* [Supplied data]:
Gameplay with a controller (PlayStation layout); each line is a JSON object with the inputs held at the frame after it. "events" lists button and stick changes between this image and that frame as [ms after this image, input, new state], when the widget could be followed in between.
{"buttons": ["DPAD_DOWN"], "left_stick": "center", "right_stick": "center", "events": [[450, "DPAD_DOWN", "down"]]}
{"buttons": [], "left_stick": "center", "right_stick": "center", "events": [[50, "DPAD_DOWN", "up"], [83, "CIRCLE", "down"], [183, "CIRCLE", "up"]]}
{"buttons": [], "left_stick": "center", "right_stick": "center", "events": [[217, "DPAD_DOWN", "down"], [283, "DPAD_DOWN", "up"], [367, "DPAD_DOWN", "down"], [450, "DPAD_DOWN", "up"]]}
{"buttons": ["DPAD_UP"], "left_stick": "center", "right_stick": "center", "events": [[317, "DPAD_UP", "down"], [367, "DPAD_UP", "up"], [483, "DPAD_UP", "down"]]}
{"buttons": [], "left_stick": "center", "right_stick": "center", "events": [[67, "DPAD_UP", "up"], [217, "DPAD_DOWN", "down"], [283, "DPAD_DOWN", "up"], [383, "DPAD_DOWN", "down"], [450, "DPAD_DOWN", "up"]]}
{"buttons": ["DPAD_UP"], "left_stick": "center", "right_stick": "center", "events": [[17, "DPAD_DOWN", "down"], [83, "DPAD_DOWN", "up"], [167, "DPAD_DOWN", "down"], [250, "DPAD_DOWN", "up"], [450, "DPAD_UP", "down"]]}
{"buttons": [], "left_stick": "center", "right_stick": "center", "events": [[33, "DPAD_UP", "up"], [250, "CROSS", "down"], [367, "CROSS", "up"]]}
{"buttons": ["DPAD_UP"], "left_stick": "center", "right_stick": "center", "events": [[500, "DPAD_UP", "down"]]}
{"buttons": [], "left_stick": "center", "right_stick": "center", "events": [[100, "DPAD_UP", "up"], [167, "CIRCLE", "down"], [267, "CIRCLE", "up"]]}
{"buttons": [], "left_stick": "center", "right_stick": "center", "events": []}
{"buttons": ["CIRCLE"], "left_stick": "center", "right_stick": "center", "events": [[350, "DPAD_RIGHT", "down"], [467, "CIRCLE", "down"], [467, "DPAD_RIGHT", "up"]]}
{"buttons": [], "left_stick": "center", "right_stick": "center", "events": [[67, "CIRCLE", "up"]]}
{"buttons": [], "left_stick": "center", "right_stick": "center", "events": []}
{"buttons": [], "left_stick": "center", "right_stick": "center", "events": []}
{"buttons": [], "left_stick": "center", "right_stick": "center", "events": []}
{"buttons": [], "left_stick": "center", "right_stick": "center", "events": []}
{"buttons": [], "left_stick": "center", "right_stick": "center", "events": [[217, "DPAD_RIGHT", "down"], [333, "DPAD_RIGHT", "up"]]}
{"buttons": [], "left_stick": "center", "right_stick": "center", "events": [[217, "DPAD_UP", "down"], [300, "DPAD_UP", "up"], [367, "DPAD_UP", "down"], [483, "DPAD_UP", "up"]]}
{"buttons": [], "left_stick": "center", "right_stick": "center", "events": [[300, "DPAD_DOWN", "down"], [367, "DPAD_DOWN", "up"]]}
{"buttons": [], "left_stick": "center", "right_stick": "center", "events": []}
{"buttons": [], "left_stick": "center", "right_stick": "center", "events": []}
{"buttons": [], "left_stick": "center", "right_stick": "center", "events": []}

* [Task details]:
Copy every line above that includes the string "CIRCLE".

* [Completed task]:
{"buttons": [], "left_stick": "center", "right_stick": "center", "events": [[50, "DPAD_DOWN", "up"], [83, "CIRCLE", "down"], [183, "CIRCLE", "up"]]}
{"buttons": [], "left_stick": "center", "right_stick": "center", "events": [[100, "DPAD_UP", "up"], [167, "CIRCLE", "down"], [267, "CIRCLE", "up"]]}
{"buttons": ["CIRCLE"], "left_stick": "center", "right_stick": "center", "events": [[350, "DPAD_RIGHT", "down"], [467, "CIRCLE", "down"], [467, "DPAD_RIGHT", "up"]]}
{"buttons": [], "left_stick": "center", "right_stick": "center", "events": [[67, "CIRCLE", "up"]]}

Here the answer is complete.